> [Task]: Write out the records verbatim from the start through the line with "UmzugsManager Login", keeping both ends and leaving off everything after that line.

Stored data entries:
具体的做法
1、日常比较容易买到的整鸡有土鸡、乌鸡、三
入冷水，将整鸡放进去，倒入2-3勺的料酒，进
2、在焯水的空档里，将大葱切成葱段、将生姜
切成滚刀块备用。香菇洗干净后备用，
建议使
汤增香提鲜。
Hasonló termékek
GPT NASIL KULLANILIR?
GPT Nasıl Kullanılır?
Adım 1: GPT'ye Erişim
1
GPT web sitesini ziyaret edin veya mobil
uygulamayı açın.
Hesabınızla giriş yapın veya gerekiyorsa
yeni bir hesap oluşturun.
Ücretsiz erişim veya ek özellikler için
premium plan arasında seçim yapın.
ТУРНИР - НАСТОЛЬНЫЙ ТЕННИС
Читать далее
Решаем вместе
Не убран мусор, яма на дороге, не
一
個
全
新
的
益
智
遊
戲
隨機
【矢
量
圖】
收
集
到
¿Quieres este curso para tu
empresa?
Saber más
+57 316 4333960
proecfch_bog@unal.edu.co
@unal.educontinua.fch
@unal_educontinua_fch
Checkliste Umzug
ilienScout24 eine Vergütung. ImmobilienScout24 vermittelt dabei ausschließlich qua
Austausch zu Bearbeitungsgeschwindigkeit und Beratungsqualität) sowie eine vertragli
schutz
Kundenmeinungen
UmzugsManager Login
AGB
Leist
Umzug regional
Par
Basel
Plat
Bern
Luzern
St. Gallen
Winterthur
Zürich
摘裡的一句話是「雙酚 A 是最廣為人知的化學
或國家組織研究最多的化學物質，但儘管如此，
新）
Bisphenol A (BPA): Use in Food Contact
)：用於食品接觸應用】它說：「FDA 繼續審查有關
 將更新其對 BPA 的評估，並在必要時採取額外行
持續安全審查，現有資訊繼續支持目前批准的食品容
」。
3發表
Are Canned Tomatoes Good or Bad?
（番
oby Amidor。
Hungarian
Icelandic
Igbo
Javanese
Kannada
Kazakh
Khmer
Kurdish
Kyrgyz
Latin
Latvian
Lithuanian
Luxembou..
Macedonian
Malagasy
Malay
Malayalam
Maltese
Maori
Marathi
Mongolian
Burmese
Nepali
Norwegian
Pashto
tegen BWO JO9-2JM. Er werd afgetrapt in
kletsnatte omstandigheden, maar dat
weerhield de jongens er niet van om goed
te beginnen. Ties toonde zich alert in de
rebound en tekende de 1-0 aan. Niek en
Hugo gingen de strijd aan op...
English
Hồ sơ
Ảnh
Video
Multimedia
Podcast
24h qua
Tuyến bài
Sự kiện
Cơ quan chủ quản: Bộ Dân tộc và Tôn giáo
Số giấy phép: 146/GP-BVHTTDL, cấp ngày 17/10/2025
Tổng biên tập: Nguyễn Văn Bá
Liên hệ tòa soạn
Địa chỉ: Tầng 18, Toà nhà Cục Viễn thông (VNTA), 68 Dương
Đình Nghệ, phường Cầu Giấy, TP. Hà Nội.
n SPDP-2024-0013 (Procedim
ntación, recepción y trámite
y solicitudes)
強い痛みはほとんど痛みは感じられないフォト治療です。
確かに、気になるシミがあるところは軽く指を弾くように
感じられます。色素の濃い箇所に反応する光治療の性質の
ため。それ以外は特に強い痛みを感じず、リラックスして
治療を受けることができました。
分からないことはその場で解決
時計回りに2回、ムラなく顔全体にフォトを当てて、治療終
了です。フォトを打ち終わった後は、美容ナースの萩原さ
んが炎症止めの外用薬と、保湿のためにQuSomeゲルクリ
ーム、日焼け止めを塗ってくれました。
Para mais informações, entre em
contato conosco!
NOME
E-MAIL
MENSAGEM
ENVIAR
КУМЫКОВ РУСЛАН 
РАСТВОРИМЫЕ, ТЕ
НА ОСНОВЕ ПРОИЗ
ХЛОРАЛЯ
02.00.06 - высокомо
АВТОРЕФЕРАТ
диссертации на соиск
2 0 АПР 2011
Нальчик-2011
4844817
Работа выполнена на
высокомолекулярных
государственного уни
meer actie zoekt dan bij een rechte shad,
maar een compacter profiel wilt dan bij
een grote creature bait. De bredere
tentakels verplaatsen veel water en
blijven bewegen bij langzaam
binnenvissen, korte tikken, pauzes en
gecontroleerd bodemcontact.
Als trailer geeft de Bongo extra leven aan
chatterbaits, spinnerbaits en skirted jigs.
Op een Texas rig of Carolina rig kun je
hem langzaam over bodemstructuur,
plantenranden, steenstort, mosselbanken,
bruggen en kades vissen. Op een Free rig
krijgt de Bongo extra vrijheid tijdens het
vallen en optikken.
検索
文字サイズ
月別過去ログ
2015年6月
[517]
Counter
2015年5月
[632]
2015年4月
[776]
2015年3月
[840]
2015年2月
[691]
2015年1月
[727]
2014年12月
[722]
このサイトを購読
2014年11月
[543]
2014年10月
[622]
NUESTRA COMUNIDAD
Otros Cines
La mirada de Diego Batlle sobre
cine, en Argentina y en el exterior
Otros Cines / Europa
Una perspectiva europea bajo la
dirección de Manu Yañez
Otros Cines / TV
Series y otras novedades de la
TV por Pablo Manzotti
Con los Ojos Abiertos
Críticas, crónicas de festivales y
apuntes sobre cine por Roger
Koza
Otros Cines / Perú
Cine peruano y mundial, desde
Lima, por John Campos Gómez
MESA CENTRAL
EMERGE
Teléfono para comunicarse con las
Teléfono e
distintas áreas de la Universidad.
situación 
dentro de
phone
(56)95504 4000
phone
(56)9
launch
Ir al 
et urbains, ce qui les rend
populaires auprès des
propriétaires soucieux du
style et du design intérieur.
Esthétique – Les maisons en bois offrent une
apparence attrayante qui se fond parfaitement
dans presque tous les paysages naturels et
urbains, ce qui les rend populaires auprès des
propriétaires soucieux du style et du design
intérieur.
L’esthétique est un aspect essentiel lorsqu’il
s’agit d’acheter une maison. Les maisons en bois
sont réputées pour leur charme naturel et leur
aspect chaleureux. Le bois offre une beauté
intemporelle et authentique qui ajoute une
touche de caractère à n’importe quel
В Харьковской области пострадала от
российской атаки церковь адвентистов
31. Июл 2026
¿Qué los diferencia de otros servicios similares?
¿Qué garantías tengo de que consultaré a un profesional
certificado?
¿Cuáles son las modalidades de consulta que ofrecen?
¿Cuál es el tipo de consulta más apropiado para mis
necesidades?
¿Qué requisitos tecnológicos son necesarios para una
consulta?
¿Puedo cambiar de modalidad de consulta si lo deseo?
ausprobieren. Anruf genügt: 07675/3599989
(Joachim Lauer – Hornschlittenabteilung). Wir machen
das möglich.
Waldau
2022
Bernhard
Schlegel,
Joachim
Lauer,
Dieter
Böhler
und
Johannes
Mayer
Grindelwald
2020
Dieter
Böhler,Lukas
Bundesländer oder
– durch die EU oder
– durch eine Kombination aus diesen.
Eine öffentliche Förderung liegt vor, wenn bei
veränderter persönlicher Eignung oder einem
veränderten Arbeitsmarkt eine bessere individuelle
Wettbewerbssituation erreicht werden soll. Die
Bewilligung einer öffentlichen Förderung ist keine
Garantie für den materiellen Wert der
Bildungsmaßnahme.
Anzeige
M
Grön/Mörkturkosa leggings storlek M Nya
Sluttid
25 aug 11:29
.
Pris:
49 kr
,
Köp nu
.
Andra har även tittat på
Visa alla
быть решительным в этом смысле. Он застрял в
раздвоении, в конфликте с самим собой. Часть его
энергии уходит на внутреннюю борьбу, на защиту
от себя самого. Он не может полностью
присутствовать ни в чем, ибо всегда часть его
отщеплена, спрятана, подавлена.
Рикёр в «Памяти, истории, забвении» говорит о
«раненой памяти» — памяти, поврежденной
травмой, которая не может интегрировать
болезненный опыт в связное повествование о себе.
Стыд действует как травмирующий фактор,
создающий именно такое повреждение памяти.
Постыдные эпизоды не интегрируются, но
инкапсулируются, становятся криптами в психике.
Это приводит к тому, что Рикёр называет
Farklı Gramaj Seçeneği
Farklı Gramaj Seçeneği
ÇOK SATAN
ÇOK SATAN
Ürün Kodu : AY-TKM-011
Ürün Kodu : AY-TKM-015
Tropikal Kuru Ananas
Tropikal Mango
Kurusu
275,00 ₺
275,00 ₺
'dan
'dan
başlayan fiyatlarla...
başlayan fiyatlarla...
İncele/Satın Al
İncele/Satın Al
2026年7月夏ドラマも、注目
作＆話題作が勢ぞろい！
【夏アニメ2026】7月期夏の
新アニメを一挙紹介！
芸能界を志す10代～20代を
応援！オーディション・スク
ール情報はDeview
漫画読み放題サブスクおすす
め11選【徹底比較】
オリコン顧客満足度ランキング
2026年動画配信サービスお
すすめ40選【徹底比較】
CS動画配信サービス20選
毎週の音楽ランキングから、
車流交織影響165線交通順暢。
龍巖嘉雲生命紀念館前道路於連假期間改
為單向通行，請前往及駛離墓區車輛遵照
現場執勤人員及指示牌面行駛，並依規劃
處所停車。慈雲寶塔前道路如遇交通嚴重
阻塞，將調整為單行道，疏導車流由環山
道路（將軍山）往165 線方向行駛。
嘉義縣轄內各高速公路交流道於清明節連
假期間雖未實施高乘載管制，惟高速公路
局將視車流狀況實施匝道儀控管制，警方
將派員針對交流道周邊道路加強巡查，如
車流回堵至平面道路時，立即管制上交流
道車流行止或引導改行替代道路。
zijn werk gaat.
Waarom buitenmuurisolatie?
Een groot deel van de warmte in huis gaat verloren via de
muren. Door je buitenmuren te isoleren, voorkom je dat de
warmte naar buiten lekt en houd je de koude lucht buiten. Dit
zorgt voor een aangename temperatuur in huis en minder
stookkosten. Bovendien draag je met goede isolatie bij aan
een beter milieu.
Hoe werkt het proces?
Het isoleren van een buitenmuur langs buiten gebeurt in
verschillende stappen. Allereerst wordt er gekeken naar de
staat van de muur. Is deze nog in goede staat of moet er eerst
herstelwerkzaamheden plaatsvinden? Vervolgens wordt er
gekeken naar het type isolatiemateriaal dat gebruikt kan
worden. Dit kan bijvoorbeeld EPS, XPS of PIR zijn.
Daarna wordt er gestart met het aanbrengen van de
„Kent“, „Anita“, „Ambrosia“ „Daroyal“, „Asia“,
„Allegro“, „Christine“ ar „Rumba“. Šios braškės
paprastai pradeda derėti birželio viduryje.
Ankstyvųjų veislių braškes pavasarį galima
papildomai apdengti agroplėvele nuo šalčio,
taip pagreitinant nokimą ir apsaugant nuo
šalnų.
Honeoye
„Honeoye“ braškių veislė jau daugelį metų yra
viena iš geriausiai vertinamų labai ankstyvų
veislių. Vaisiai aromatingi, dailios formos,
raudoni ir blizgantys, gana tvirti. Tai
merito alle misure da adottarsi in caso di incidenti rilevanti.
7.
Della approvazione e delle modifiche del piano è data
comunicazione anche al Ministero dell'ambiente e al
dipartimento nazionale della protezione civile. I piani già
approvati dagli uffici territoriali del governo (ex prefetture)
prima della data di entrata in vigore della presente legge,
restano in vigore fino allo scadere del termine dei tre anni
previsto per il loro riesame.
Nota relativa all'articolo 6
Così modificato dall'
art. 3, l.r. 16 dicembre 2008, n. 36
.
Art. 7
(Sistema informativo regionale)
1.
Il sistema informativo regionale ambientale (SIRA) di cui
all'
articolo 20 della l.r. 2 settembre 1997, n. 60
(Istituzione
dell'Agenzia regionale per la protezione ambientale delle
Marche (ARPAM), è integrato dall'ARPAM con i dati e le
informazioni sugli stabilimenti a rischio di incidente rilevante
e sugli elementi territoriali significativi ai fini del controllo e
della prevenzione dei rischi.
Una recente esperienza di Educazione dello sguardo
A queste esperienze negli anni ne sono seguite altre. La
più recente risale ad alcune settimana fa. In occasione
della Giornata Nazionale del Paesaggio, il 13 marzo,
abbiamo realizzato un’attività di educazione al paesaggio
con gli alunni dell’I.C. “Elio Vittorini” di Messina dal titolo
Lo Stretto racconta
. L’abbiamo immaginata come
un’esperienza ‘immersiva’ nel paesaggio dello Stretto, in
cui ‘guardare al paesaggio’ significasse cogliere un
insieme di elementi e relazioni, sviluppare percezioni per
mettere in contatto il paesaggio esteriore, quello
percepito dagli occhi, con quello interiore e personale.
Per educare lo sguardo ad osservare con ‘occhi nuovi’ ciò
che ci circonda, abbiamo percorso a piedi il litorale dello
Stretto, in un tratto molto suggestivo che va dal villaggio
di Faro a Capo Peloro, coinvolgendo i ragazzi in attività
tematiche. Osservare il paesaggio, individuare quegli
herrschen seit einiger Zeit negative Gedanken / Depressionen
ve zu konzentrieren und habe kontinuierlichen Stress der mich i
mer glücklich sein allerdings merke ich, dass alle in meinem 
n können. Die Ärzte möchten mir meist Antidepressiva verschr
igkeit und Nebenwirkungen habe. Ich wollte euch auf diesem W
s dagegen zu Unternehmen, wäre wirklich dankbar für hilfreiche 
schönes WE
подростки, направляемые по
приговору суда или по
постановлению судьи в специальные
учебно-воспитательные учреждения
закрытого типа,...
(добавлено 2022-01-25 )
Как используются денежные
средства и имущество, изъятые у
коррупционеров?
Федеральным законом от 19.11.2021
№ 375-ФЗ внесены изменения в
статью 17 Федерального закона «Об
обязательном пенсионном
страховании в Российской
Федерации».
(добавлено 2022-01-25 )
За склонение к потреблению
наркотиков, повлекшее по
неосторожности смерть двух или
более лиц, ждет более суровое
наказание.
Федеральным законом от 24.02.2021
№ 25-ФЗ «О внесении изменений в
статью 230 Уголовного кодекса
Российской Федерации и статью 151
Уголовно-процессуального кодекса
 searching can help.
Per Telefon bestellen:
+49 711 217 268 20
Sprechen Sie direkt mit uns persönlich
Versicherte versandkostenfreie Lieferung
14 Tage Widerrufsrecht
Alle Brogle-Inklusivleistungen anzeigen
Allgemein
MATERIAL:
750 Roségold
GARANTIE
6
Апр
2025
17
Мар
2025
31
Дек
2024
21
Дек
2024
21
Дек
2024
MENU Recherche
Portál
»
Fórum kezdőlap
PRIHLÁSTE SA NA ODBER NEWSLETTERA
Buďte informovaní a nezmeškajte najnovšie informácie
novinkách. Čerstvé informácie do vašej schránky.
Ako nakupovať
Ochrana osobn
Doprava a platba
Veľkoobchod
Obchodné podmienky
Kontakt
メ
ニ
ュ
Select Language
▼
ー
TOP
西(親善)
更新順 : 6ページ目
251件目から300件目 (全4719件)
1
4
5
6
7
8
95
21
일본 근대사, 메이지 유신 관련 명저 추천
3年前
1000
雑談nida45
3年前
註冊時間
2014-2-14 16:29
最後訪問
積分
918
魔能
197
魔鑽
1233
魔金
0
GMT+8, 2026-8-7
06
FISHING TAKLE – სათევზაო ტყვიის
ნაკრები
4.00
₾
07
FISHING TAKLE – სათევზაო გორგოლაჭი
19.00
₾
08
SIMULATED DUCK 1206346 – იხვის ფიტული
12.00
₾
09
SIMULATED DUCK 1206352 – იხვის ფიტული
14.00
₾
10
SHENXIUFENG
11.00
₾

> [Answer to the problem]:
具体的做法
1、日常比较容易买到的整鸡有土鸡、乌鸡、三
入冷水，将整鸡放进去，倒入2-3勺的料酒，进
2、在焯水的空档里，将大葱切成葱段、将生姜
切成滚刀块备用。香菇洗干净后备用，
建议使
汤增香提鲜。
Hasonló termékek
GPT NASIL KULLANILIR?
GPT Nasıl Kullanılır?
Adım 1: GPT'ye Erişim
1
GPT web sitesini ziyaret edin veya mobil
uygulamayı açın.
Hesabınızla giriş yapın veya gerekiyorsa
yeni bir hesap oluşturun.
Ücretsiz erişim veya ek özellikler için
premium plan arasında seçim yapın.
ТУРНИР - НАСТОЛЬНЫЙ ТЕННИС
Читать далее
Решаем вместе
Не убран мусор, яма на дороге, не
一
個
全
新
的
益
智
遊
戲
隨機
【矢
量
圖】
收
集
到
¿Quieres este curso para tu
empresa?
Saber más
+57 316 4333960
proecfch_bog@unal.edu.co
@unal.educontinua.fch
@unal_educontinua_fch
Checkliste Umzug
ilienScout24 eine Vergütung. ImmobilienScout24 vermittelt dabei ausschließlich qua
Austausch zu Bearbeitungsgeschwindigkeit und Beratungsqualität) sowie eine vertragli
schutz
Kundenmeinungen
UmzugsManager Login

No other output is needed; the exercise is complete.